潘老爷子这看似拉家常的话,并没让麻六饼有什么反应,只是坐在那里麻木的听着,眼睛则瞅着地上愣愣出神,也不知道听没听见潘老爷子的话。可能他以为潘老爷子又是来安慰他的吧,最近来家里这样安慰他的人太多了,说一些同情和安慰的话,然后就告辞。麻六饼已经麻木了,不是他不在意别人的好意,而是伤痛这种东西,只能靠自己去清洗伤口,靠时间去让它愈合并且慢慢忘记伤痛。其他人,永远只能表达出他的关心,但却不可能真的能帮你承受伤痛,无论这种伤痛是身体上的,还是精神上的。在这一点上,“人只有靠自己”这句话,不是没有道理的。
看着愣愣无语的麻六饼,潘老爷子暗暗叹了口气,道:“长胜啊,爷爷还是直说吧,我觉的你们麻家这些年遭遇的这些祸事有些蹊跷,不管你信不信,我想让你找个阴阳先生来看看。”
听到潘老爷子的话,麻六饼愣了愣,然后苦笑了一声,道:“潘爷爷,现在我家就剩我一个人了,还有什么好看的。”
话一旦起了头,潘老爷子感觉顺畅多了,道:“长胜啊,你可能不知道,现在外面都在传你家撞了邪,谁了好事,谁就要遭横死。”
看到麻六饼面上的表情一沉,潘老爷子急忙道:“长胜啊,你先别急,听爷爷把话说完。”
麻六饼脸色依然很沉,但是却没吱声。
潘老爷子道:“这种传言是不好听,但是你也别怪大家,并不是有人有意咒你麻家,而是根据你麻家这十几年的遭遇,才做这种猜测的。你仔细想想,包括你的父母,是不是你家里谁有了好事,谁就遭遇了不测?而且我告诉你,你那没见过面的爷爷,也是这样遭遇不测的。那时正是兵荒马乱的年月,你爷爷在山里无意救了一个垂死的人,虽然最终没救活,那个人为了感谢,临死前告诉了他一个藏宝的地点。谁知这事不知怎么就泄漏了出去,半夜有人绑走了你爷爷,从此以后他就再也没有出现过。我想一定是那批财宝为你爷爷惹了祸,你爷爷一定是凶多吉少了。

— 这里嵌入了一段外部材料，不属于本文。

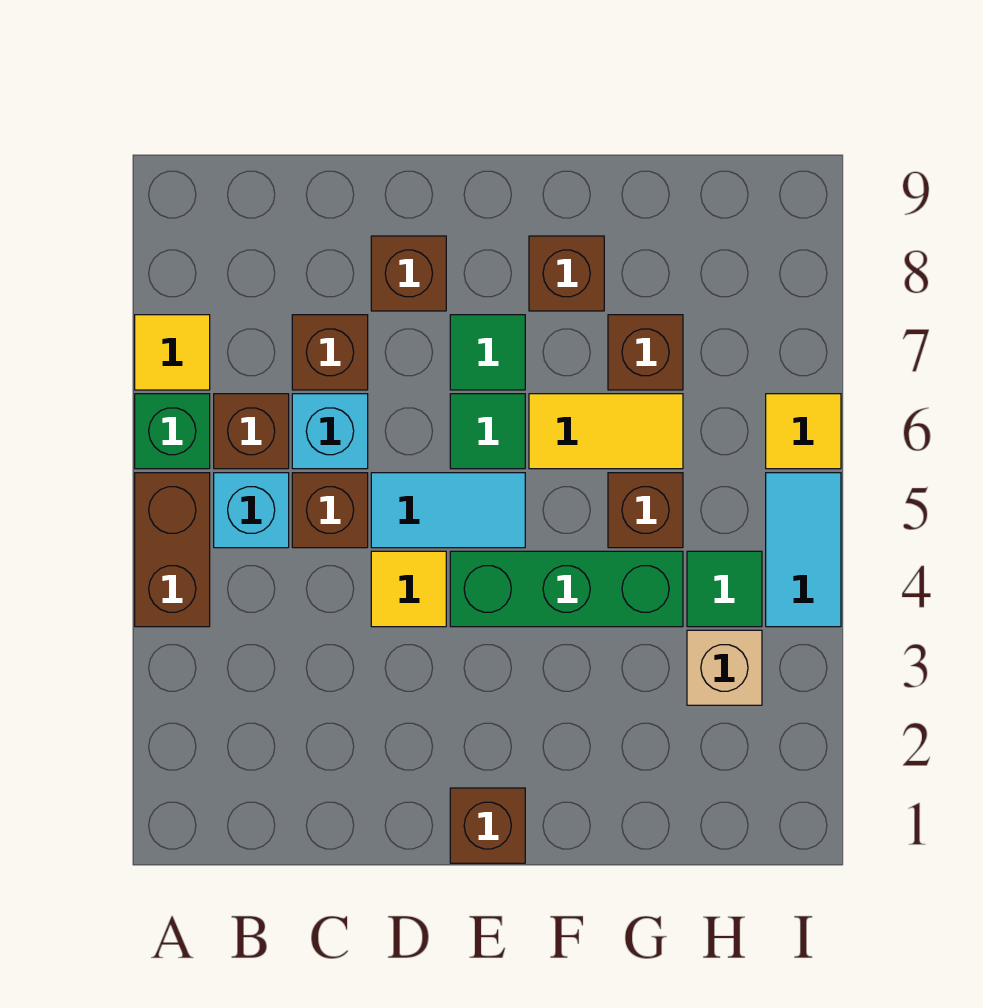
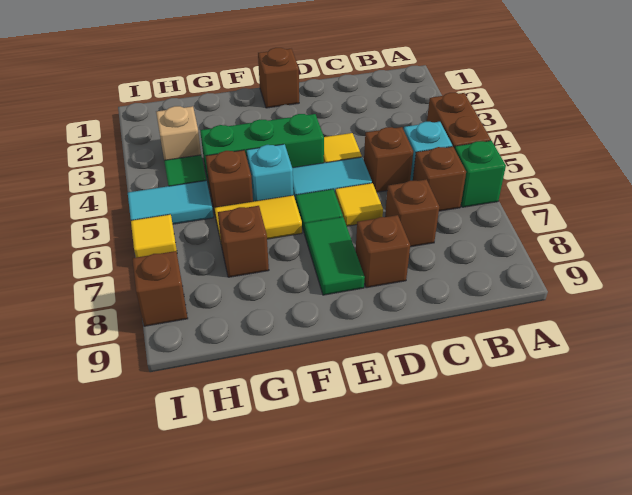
yellow 1x1 tile [135,315,210,390] -> yellow 1x1 tile moved to [335,183,383,226]
cyan 1x1 brick [292,394,368,469] -> cyan 1x1 brick moved to [247,144,293,201]
green 1x1 tile [450,315,525,390] -> green 1x2 tile [304,217,365,295]
brown 1x1 brick [529,236,604,311] -> brown 1x1 brick moved to [132,251,188,326]
cyan 1x2 tile [766,473,841,627] -> cyan 1x2 tile turned to [128,181,213,224]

”
潘老爷子歇了口气,继续说道:“把现在的事和你父母、爷爷的遭遇联系在一起,你们麻家三代皆是如此遭遇,不得不说事情里透着邪气,而且你不觉着长青和长海死的奇怪吗?爷爷和你家住了一辈子的邻居,不想看着你们麻家真的如传言那样再遭遇不测,所以才不顾忌讳来和你说的。即使不好听,你也要往心里去去,所谓宁可信其有,不可信其无呀,还是找个人来给看看吧。”
潘老爷子的一番话让麻六饼的脸色缓和了下来,听完道:“爷爷,我家就剩我一个了,看不看也就那么回事了,还费那事干什么?”